Late 18th to 20th century
In the Neoclassical period, no basic changes took place in chair forms, but legs became straight and dimensions lighter. Backs in the shape of classical vases replaced the fanciful outlines of the Rococo period. Around 1800, freely executed imitations of Greek and Roman chairs of the klismos type, with curved legs and backrest, appeared. French chairs of the Empire period, executed in dark mahogany and embellished with ornate bronze mounts, created a ponderous effect.

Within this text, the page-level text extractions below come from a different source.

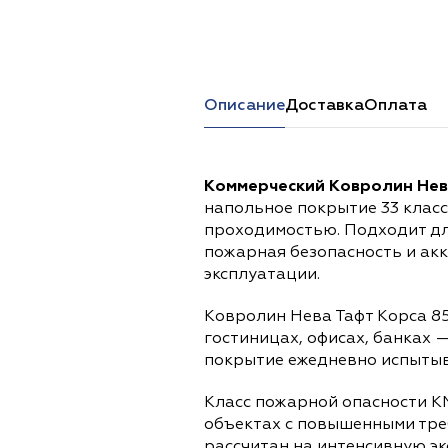
Перейти в каталог
Описание
Доставка
Оплата
Коммерческий Ковролин Нев
напольное покрытие 33 клас
проходимостью. Подходит дл
пожарная безопасность и ак
эксплуатации.
Ковролин Нева Тафт Корса 85
гостиницах, офисах, банках 
покрытие ежедневно испытыва
Класс пожарной опасности К
объектах с повышенными тре
рассчитан на интенсивную э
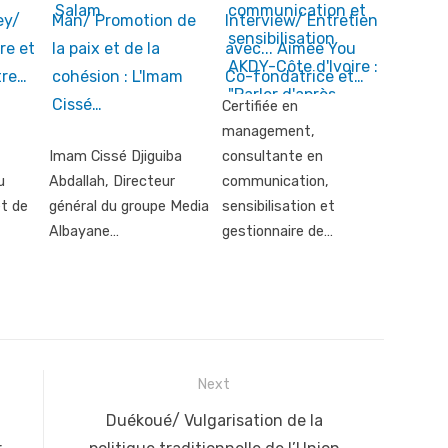
ey/
Man/ Promotion de
Interview/ Entretien
re et
la paix et de la
avec... Aimée You
tre…
cohésion : L'Imam
Co-fondatrice et…
Cissé…
Certifiée en
management,
Imam Cissé Djiguiba
consultante en
u
Abdallah, Directeur
communication,
et de
général du groupe Media
sensibilisation et
Albayane…
gestionnaire de…
Next
Next
Duékoué/ Vulgarisation de la
post:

In cheaper products of inferior workmanship, bourgeois chairs of the 19th century carried on the traditions of the 17th and 18th centuries. The only real innovations were the bentwood (wood that has been bent and shaped) chairs in beech that became popular all over the world and were still made in the 20th century. Around 1900 the continental Art Nouveau and Jugendstil styles (French and German styles characterized by organic foliate forms, sinuous lines, and non-geometric forms), and the Arts and Crafts movement in England (established by the English poet and decorator William Morris to reintroduce idealized standards of medieval craftsmanship), gave rise to original chair designs by Eugène Gaillard in France, Henry van de Velde in Belgium, Josef Hoffman in Austria, Antonio Gaudí in Spain, and Charles Rennie Mackintosh in Scotland. These new furniture styles did not exercise wide, let alone decisive, influence. The Art Nouveau chairs designed by the French architect Hector Guimard, for example, are collector’s pieces, but his name is known to a broader public only because of his fanciful entrances to the Paris Métro.
Modern
After World War I, the Bauhaus school in Germany became a creative centre for revolutionary thinking, resulting, for example, in tubular steel chairs designed by the architects Marcel Breuer, Ludwig Mies van der Rohe, and others. During World War II, the aircraft industry accelerated the development of laminated wood and molded plastic furniture. The dominant chair forms of this period go back to designs by Alvar Aalto, Bruno Mathsson, and Charles and Ray Eames. Rapid technical developments, in conjunction with an ever-increasing interest in human-factors engineering, or ergonomics, purport that completely new chair forms will probably be evolved in the future.